The AP just announced that it’s settled its lawsuit against Shepard Fairey. (Officially, legally: “The Associated Press, Shepard Fairey and Mr. Fairey’s companies Obey Giant Art, Inc., Obey Giant LLC, and Studio Number One, Inc., have agreed in principle to settle their pending copyright infringement lawsuit over rights in the Obama Hope poster and related merchandise.”)
The news isn’t a surprise — yesterday, the AP reported, U.S. District Judge Alvin Hellerstein filed an order dismissing both suits based on a “suggestion of settlement” — but the AP’s announcement does contain a rather fascinating little tidbit:
In settling the lawsuit, the AP and Mr. Fairey have agreed that neither side surrenders its view of the law. Mr. Fairey has agreed that he will not use another AP photo in his work without obtaining a license from the AP. The two sides have also agreed to work together going forward with the Hope image and share the rights to make the posters and merchandise bearing the Hope image and to collaborate on a series of images that Fairey will create based on AP photographs. The parties have agreed to additional financial terms that will remain confidential.

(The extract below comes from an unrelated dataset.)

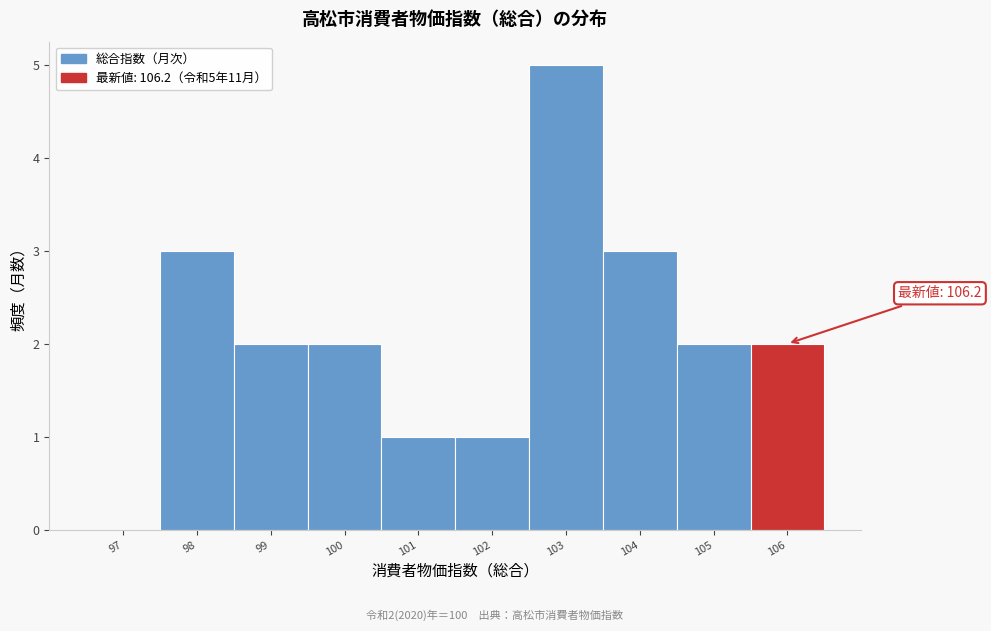

Reading right to left, extract all data points from this chart.

106=2	105=2	104=3	103=5	102=1	101=1	100=2	99=2	98=3	97=0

So the big copyright case ends with a juicy little irony that you can read generously (“work together”) or more cynically (“merchandise”). As Fairey previously put it, in an explanation echoed in much of the case’s media coverage, “This is about artistic freedom and basic rights of free expression, which need to be available to all, whether they have money and lawyers or not.”
Today, he said: “I am pleased to have resolved the dispute with the Associated Press. I respect the work of photographers, as well as recognize the need to preserve opportunities for other artists to make fair use of photographic images. I often collaborate with photographers in my work, and I look forward to working with photos provided by the AP’s talented photographers.”